Penelope consiguió retomar las riendas, que bailaban en el lomo, que se habían quedado enredadas y no hacían más que aterrorizar aún más al caballo. Las primeras casas de Sídney aparecieron en el campo visual como manchas blancas con tejados rojos, blanquísimas, como les gustaba a los ricos. Y solo los ricos iban en coche por placer, como el que se acercaba a ellas de frente, un landó lleno de parasoles, cháchara y las risas de damas respetables. Penelope solo distinguió los parasoles redondos de colores, ni siquiera tuvo tiempo de aguzar la vista para enfocar mejor. El caballo de Heynes corrió aturdido hacia el otro coche, los dos caballos chocaron primero con los cuellos, luego se oyó un ruido horrible al impactar de costado y cayeron al suelo. Los coches saltaron despedidos sobre los cuerpos de los animales. Los pértigos se rompieron con la fuerza de la colisión, luego reventaron con un ruido ensordecedor. Los parasoles salieron volando por los aires, las mujeres gritaban…

Penelope salió catapultada del coche. Medio escondida bajo un arbusto, medio enterrada bajo pedazos de madera, necesitó un tiempo hasta que comprendió que seguía viva. Oía gemidos, gritos, unos quejidos profundos y horribles. Un caballo agonizaba. Oyó el llanto incesante de una mujer, y de nuevo los gemidos. No era una pesadilla.

El sol matutino intentó penetrar bajo el arbusto, Penelope parpadeó y levantó despacio la cabeza. Apenas podía mover la mano, y la pierna, ¡la pierna! La tenía atrapada en la falda, casi más inmovilizada que cuando estaba bajo cubierta en el barco. No podía moverse ni un centímetro. Las cadenas volvieron a sonar alrededor de ella, estaba encadenada, encadenada…

—Ann —murmuró en la arena roja—. Ann.

Los gritos alrededor ganaron en intensidad.

—… buscar ayuda, ¡ayuda! ¡Mirad, ahí viene…!

—… ¡camilla, heridos! —Una mujer se puso a gritar histérica e intentaron calmarla.

Por fin el caballo había dejado de gemir. Los ruidos se fueron perdiendo. Penelope cerró los ojos.

—Penny. —Alguien le sacudió del brazo—. Penny. Larguémonos de aquí. Vamos, ven. —La voz se volvió más apremiante—. Penny, muévete. Tenemos que irnos antes de que nos descubran. Vamos, no te quedes aquí.

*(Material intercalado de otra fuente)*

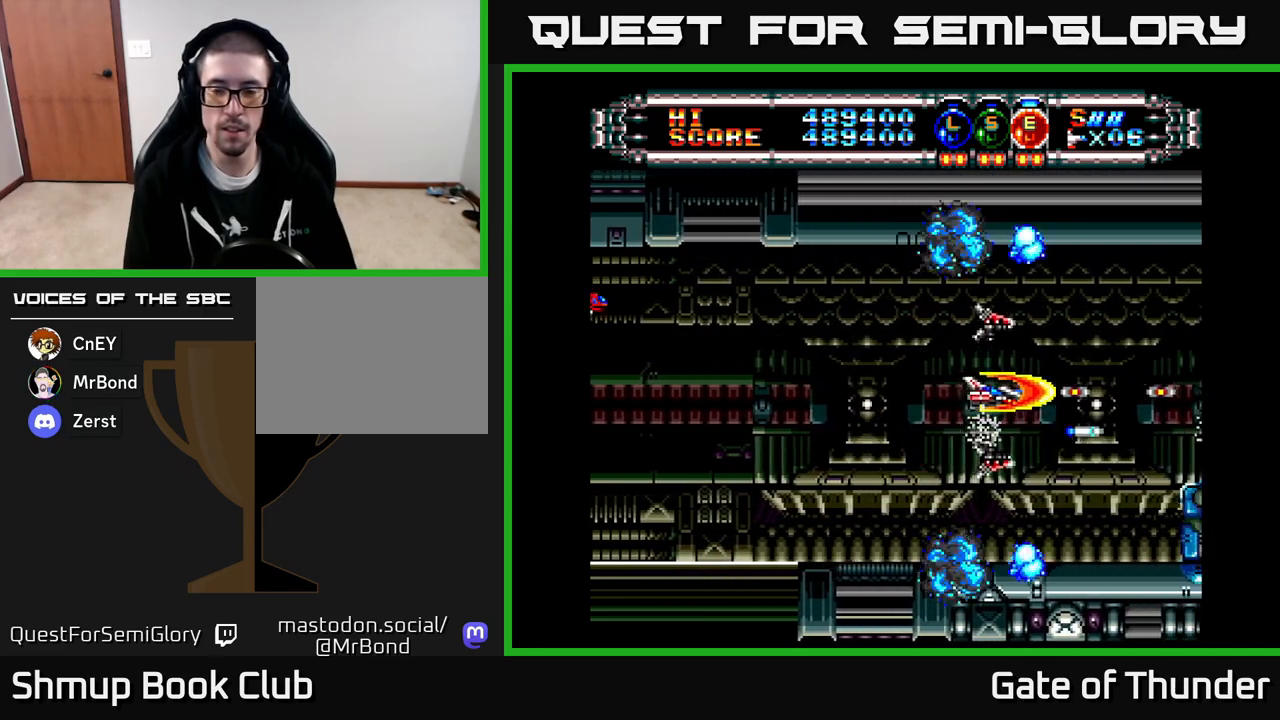
{"buttons": ["X", "DPAD_LEFT"], "left_stick": "center", "events": [[133, "DPAD_DOWN", "down"], [233, "DPAD_DOWN", "up"], [267, "DPAD_LEFT", "down"]]}
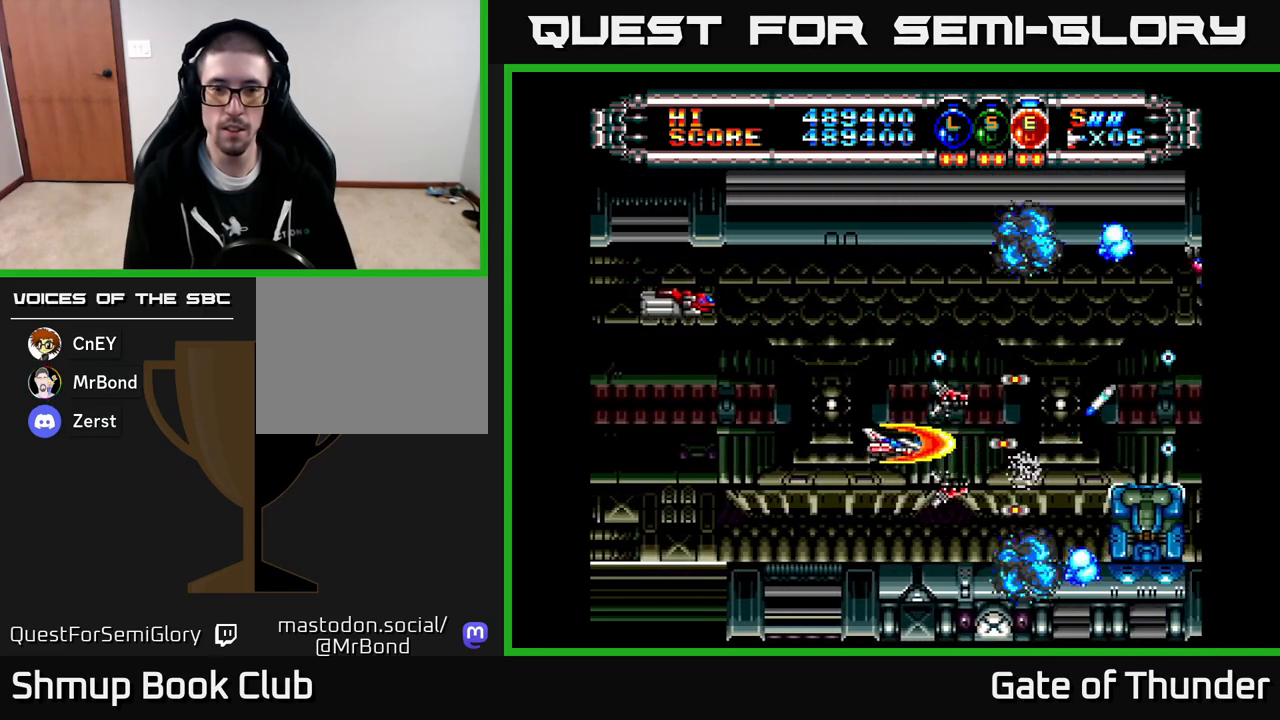
{"buttons": ["X", "DPAD_RIGHT"], "left_stick": "center", "events": [[167, "DPAD_UP", "down"], [300, "DPAD_UP", "up"], [433, "DPAD_LEFT", "up"], [483, "DPAD_DOWN", "down"], [483, "DPAD_RIGHT", "down"], [500, "DPAD_DOWN", "up"]]}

—¿Qué? —murmuró Penelope, cansada. Por lo menos consiguió levantar la cabeza dolorida.

Su amiga estaba agachada delante de ella, sucia, casi se confundía con el suelo de tierra. Solo veía la silueta de Ann.

—Maldita sea, vienen. —Ann la volvió a sacudir con fuerza—. Penny, yo me largo. Procura largarte también.

Se oyó un crujido en los arbustos.

—¡Aquí, mire! Cielo santo, ha sido un accidente horrible. ¿Cómo ha podido pasar? ¡Señora, la ayudaremos en cuanto podamos, sujétese, agárrese a mi brazo!

—Seguro que se ha roto la pierna…

—Llévatela al hospital lo antes posible. Chico, ve corriendo allí abajo y diles que vamos con heridos. ¡Dile al médico que lo prepare todo!

—Mire esto… cielo santo…

—Deben de haberse desbocado los caballos.

—¿Hay también un cochero?

—Bueno… solo ropa marrón… ropa de presos…

—Aquí hay otra.

Entonces aparecieron unas botas relucientes ante la vista de Penelope.